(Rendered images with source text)
---+---

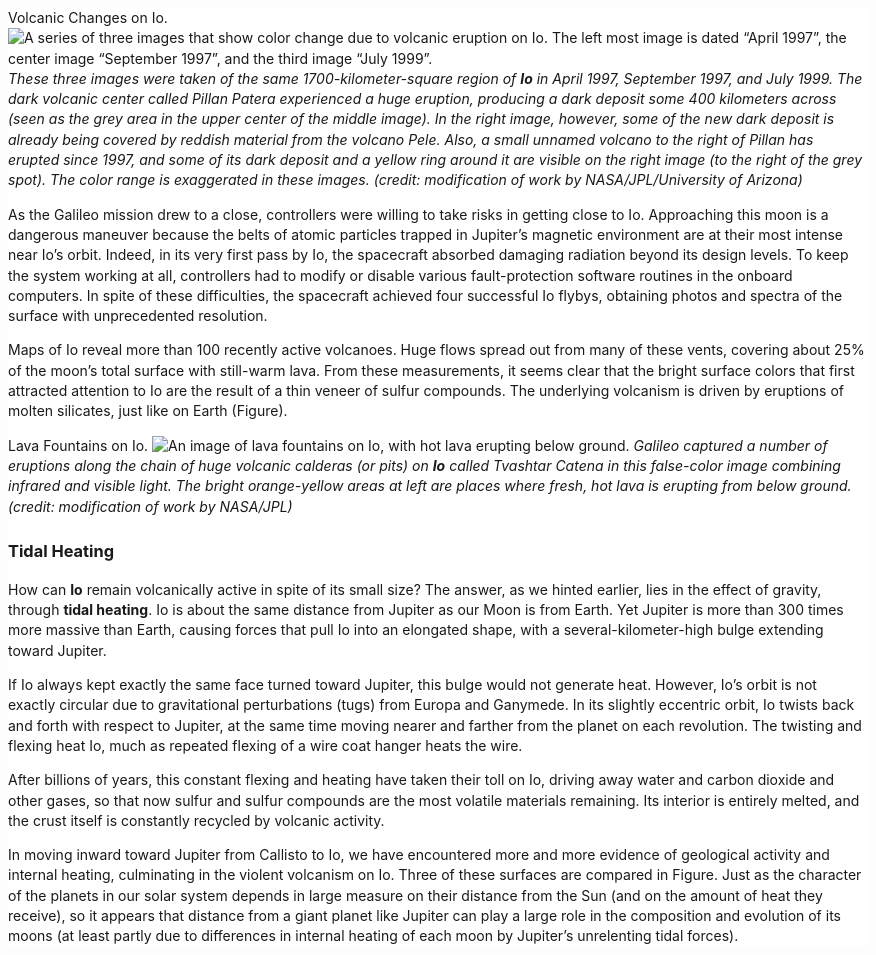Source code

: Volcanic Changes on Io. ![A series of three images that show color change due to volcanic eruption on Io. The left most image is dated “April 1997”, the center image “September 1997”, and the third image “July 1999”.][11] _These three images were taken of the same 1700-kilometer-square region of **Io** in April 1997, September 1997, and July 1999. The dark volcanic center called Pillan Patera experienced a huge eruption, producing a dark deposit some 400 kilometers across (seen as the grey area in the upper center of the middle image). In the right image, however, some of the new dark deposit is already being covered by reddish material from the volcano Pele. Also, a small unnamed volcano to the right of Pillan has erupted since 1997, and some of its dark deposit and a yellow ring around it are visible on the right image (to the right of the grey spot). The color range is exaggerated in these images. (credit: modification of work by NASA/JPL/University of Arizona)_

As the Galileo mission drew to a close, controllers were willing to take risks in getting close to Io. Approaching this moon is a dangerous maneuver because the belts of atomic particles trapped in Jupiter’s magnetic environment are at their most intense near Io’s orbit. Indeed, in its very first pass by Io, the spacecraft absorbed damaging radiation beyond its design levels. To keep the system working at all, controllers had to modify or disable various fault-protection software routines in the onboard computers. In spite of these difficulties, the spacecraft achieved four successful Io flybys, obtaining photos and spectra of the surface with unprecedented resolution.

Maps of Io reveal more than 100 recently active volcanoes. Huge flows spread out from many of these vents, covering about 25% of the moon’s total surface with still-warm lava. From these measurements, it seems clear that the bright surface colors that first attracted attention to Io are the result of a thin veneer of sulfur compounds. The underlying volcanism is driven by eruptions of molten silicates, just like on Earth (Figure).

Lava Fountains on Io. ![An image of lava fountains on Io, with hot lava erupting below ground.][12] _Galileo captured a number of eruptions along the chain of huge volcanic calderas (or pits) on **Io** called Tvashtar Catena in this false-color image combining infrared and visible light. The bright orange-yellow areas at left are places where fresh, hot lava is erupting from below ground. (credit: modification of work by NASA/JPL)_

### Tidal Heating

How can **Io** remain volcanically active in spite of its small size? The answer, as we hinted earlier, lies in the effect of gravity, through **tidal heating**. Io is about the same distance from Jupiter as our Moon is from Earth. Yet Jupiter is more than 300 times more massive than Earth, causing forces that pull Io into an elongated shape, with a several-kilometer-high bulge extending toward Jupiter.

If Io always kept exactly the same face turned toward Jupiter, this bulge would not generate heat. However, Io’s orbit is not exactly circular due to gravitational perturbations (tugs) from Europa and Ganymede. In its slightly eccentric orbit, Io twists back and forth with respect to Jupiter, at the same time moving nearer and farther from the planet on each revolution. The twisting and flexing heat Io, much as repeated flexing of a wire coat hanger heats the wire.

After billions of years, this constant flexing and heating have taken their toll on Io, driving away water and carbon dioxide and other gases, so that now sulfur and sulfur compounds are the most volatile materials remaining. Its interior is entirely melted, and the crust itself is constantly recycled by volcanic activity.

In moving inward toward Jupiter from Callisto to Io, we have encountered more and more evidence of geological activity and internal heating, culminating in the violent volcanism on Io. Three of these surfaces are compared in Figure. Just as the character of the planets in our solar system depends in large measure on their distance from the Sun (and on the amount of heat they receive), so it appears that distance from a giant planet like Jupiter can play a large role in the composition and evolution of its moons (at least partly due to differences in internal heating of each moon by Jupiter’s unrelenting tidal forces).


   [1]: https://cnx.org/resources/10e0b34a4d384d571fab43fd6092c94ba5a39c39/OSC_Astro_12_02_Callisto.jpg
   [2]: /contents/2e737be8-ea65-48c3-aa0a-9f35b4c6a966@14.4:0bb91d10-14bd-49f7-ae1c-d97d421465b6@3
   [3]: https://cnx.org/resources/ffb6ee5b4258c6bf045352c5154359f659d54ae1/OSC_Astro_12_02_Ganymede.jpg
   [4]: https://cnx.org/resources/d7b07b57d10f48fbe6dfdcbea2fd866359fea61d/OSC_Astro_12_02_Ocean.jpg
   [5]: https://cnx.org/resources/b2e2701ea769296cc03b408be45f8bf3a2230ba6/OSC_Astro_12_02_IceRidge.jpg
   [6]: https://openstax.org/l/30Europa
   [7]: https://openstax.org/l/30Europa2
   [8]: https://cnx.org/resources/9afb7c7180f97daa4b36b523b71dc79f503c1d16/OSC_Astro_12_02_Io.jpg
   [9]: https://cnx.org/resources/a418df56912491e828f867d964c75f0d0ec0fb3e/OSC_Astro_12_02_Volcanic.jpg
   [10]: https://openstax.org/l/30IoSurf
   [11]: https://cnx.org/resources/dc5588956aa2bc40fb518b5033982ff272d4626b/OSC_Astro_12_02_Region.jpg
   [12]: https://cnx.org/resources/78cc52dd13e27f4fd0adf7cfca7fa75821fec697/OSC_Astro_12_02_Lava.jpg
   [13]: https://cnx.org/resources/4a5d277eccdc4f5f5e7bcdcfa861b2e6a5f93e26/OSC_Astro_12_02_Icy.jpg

---+---

TASK DIRECTIONS: Pull every line that holds the string "openstax" out of the records.

WRITTEN ANSWER:
   [6]: https://openstax.org/l/30Europa
   [7]: https://openstax.org/l/30Europa2
   [10]: https://openstax.org/l/30IoSurf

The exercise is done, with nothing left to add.